PCA of parties pov for Dutch 2021 elections

Primary LanguagePython

KiesKompas_PCA

The "KiesKompas" is a favorite voting aid in Dutch electoral seasons. Based on 30 theses, political parties are stratified along two axes: "left/right" and "conservative/progressive". A voter gives his or her opinion on 30 theses, which places him or her somewhere in this space and the proximity to the different political parties then translates into a voting advise.

In the Netherlands parties are however very often distributed along the diagonal that runs from left and progressive down to right and conservative, with very little in the remaining quadrants (right and progressive and left and conservative, respectively).

To differentiate between the parties it might therefore be more interesting to do a simple Principal Component Analysis (PCA). PCA is a way of reducing the dimensions of a high dimensional dataset while preserving (as much as possible) correlations present in the higher dimensions.

In this case, we work with a 30 dimensional space: 1 dimension for each thesis. The answers to each question can be anything from "very much agree", through "agree", "neutral" and "disagree", to "very much disagree". We will translate this into numerical values: 2, 1, 0, -1 and -2.

With PCA, we reduce this 30 dimensional space to a 2 dimensional space, which is shown below.

PCA of dutch political parties

For comparison, the 'classic' KiesKompas looks like this for the 2021 elections:

Classic KiesKompas

There are two other glaring issues with the KiesKompas. First, it ignores new parties as long as they don't reach 1 seat in the polls (almost 1% of the electorate), even though the effect of these voting aids can be significant (see http://griffiers.nl/files/vvgtest_csshtml_nl/4.%20Effecten%20van%20online%20stemhulpen.pdf)

The other is a centricity bias. There are many ways to end up in the center of the spectrum. In fact, you can vote completely opposite to a central party and still be advised to vote for them. Extreme parties, on the other hand, can only be reached in one way (in the most extreme case): voting in one direction and one direction only. Low-entropy configurations, in essence.

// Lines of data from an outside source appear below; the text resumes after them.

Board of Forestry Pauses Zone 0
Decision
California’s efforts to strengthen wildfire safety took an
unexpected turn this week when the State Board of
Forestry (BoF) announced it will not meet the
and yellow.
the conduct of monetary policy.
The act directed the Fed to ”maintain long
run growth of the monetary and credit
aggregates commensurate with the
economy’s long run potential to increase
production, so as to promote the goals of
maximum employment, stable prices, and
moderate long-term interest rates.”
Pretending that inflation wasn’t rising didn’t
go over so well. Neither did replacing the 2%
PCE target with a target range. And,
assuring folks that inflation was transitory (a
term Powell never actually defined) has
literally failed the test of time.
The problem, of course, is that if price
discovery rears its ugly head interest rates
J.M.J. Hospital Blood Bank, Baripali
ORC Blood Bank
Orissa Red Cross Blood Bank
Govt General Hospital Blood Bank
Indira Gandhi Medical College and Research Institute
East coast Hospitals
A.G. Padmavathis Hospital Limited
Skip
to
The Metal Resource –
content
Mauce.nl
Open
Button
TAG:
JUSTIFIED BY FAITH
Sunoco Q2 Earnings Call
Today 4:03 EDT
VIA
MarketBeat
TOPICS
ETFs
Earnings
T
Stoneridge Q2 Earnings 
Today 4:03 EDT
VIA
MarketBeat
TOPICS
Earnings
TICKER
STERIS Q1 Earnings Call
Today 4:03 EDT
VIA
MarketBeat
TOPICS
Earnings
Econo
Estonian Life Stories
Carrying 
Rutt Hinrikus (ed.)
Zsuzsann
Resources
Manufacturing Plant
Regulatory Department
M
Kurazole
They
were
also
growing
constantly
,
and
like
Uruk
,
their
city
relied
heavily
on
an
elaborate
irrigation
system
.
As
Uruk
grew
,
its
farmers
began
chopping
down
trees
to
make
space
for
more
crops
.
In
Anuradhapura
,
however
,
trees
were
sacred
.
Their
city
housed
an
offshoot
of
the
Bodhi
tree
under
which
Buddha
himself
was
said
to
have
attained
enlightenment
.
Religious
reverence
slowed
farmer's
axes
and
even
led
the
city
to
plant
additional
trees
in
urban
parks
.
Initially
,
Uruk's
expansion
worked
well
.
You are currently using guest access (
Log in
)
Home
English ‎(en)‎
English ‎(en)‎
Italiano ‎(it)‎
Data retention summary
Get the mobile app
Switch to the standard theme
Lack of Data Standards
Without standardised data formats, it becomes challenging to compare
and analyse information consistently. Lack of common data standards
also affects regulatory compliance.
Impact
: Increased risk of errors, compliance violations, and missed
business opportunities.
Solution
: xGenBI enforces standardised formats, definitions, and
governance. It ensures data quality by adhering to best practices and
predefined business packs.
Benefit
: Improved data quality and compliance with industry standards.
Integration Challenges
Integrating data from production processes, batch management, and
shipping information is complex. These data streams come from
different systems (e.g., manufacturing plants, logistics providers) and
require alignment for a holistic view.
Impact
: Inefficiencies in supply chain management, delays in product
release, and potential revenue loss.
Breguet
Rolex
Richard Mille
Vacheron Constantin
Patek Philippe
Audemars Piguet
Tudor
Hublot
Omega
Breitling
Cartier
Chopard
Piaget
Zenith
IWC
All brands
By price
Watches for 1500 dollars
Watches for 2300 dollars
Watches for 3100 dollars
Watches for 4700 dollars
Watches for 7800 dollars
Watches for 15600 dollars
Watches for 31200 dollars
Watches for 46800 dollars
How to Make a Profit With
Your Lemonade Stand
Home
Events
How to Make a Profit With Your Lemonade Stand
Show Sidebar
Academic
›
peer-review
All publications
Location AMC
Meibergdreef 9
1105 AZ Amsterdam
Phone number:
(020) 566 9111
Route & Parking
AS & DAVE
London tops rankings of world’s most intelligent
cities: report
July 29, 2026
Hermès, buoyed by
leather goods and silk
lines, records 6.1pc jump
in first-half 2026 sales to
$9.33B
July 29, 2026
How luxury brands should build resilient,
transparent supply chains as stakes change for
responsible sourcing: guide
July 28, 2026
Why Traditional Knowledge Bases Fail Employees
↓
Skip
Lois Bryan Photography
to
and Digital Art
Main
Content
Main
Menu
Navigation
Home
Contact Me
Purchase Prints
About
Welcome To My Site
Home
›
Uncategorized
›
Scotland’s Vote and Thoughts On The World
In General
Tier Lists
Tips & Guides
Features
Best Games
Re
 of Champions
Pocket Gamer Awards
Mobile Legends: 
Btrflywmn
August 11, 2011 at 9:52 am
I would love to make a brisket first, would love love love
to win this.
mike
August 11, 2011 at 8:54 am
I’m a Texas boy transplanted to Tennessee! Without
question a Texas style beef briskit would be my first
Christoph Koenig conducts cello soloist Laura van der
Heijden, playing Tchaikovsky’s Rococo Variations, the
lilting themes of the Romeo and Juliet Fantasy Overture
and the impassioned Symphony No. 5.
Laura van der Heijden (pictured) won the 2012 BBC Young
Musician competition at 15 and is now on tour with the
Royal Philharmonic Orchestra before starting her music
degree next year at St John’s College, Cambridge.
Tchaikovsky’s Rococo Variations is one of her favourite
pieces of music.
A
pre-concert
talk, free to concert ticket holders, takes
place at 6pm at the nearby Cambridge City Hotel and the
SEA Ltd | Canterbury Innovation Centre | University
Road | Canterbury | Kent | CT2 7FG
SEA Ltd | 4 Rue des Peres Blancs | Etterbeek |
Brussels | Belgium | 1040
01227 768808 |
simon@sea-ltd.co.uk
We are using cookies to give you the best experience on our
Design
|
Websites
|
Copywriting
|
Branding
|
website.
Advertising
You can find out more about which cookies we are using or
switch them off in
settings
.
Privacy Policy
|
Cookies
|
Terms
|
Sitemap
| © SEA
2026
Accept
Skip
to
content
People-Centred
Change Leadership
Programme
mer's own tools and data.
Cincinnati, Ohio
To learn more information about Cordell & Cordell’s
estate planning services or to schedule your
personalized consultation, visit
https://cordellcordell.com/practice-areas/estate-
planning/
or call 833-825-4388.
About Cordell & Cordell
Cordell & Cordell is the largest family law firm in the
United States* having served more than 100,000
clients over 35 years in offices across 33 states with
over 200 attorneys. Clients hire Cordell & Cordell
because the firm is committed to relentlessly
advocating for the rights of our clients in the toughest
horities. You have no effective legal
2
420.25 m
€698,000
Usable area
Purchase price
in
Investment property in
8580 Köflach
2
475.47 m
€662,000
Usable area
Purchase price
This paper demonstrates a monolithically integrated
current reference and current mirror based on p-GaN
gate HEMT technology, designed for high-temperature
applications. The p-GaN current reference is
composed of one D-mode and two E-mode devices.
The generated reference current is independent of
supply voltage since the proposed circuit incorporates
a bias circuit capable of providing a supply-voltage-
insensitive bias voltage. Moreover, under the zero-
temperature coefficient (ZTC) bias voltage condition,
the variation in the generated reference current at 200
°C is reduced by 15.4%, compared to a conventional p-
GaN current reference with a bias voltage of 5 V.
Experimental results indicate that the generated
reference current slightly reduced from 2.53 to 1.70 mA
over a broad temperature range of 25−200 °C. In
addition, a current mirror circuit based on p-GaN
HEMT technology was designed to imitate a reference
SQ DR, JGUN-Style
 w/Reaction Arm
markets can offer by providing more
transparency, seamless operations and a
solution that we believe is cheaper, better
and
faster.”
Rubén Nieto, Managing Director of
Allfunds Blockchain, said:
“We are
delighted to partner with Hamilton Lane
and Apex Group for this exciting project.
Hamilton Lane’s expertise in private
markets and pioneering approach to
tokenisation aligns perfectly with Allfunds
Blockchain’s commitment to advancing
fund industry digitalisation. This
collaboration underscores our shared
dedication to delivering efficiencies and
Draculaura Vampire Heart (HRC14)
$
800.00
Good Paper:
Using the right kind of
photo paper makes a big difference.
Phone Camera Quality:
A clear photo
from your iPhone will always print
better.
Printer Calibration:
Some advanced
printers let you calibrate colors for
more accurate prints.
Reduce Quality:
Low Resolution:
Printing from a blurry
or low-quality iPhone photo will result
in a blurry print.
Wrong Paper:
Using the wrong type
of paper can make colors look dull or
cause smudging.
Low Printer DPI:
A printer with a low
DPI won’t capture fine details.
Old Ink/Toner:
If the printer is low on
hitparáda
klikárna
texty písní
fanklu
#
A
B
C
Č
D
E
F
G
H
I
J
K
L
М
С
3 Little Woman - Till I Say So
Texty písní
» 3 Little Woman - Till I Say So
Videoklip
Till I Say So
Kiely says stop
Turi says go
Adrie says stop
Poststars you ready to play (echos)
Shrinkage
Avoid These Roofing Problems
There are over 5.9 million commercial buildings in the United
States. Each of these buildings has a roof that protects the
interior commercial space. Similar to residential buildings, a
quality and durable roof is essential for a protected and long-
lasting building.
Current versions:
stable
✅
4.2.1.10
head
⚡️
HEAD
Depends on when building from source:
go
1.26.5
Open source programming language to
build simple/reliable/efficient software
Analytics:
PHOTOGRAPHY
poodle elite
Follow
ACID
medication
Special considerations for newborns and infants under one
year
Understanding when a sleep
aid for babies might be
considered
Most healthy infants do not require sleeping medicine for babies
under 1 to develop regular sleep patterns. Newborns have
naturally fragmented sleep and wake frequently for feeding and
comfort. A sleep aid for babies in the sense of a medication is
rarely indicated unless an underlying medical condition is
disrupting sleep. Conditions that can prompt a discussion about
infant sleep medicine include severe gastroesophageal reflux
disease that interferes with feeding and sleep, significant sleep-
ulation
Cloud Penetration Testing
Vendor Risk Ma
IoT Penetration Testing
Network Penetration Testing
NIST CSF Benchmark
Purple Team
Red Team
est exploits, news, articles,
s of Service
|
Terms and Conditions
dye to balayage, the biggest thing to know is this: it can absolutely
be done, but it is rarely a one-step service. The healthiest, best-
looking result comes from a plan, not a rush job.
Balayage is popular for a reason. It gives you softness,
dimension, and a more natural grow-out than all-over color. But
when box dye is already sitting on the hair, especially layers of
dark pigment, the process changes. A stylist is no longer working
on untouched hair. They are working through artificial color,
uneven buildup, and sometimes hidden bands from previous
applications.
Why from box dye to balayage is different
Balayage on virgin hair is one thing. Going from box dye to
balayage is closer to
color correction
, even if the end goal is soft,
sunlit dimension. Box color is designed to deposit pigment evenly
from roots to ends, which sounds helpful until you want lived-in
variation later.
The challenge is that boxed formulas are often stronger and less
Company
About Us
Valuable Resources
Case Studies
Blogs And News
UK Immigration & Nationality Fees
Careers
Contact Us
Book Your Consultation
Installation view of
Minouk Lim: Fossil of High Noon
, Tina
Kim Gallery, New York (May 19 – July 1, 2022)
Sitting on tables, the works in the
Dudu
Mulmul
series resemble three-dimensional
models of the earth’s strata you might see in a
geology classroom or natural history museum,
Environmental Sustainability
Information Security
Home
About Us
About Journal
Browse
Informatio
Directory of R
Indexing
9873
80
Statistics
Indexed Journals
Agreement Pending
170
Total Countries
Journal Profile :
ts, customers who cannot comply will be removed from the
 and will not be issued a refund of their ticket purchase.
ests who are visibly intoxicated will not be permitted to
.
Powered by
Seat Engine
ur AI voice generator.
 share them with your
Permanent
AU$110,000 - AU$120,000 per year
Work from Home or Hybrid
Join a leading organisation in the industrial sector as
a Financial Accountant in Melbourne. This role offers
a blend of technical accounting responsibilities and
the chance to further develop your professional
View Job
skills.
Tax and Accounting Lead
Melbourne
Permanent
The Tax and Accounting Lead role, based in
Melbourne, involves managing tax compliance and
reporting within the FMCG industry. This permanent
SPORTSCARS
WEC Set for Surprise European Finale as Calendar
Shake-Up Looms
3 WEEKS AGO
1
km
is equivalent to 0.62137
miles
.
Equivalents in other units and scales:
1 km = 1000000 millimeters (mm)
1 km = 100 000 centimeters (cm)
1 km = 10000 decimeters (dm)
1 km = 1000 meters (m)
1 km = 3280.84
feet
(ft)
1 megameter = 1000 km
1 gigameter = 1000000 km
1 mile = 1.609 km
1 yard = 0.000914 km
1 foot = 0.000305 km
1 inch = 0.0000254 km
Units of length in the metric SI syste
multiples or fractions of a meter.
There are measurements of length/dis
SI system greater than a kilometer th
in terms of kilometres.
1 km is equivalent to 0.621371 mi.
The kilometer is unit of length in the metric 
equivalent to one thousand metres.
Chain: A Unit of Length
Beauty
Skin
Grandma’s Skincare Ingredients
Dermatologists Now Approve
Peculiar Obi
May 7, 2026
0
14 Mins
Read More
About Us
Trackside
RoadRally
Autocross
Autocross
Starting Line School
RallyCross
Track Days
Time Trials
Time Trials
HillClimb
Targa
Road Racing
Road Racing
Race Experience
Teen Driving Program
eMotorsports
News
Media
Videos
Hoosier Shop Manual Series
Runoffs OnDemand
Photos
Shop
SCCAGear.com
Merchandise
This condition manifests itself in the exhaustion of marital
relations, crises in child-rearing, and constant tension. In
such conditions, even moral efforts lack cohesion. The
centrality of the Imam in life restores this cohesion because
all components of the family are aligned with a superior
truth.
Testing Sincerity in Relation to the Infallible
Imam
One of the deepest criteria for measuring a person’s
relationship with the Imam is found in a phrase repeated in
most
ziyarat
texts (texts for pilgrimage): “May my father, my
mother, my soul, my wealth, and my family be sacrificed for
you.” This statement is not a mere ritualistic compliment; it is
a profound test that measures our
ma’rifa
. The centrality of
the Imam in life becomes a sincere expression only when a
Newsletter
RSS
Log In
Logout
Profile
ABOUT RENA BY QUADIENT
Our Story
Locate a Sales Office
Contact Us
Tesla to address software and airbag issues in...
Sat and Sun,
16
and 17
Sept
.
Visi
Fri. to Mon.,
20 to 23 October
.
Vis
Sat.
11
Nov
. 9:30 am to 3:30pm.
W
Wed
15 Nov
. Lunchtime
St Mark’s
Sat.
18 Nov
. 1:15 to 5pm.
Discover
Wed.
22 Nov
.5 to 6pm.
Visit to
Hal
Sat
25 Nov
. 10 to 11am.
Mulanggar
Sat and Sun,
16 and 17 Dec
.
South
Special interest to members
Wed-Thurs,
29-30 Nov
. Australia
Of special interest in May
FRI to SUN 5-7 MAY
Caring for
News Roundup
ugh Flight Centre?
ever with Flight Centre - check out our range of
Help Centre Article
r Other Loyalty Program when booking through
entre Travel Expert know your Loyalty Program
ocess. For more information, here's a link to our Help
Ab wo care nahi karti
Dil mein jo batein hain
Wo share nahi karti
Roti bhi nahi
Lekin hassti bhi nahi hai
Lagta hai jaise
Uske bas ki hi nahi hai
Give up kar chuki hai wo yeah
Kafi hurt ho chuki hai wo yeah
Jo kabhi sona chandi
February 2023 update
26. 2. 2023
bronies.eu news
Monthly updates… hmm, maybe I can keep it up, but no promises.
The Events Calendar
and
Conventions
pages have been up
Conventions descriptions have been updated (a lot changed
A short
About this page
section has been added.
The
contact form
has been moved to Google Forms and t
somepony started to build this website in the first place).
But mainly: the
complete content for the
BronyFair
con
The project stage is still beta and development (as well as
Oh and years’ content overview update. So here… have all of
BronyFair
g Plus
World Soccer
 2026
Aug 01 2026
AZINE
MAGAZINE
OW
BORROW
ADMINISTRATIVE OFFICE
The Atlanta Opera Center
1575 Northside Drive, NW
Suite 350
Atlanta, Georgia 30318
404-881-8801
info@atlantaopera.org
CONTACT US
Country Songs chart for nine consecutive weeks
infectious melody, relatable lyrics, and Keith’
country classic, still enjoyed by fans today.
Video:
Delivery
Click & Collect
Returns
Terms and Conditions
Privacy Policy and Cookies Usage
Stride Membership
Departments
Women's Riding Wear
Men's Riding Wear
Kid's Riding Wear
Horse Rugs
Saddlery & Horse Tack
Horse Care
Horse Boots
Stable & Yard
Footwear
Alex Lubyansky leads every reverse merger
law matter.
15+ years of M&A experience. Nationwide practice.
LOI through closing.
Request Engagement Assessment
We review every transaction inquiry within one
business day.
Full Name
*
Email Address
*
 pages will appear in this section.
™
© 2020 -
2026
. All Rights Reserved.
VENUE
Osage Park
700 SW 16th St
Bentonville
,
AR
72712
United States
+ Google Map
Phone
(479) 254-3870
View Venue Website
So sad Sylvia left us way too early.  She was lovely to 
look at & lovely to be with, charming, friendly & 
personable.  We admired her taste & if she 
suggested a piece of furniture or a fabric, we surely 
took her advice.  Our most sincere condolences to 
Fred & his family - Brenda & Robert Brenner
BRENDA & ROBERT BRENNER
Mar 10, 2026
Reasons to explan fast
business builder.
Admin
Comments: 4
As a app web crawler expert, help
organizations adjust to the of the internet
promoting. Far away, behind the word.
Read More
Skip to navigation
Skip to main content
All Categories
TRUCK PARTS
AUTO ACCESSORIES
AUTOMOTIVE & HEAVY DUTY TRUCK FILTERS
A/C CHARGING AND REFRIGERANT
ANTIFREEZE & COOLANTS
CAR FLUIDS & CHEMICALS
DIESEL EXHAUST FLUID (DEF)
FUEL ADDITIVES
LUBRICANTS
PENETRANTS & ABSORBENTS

The code in this repo also explores this. It does this by taking the PCA from above, and applying an inverse transform on it. The inverse transform is then compared to the input (=the votes of the parties on the various topics). The standard deviation of this residual is a measure of how well we can project the answers (a 30 dimensional vector) from the principal components (a 2d vector). We can plot this against a measure of the centricity (in this case, the length of the vector in (PC1, PC2) space.

What we then see is that indeed the most central parties (lowest centricity) are the least predictable (largest spread in residuals ~ highest entropy).

Centricity vs entropy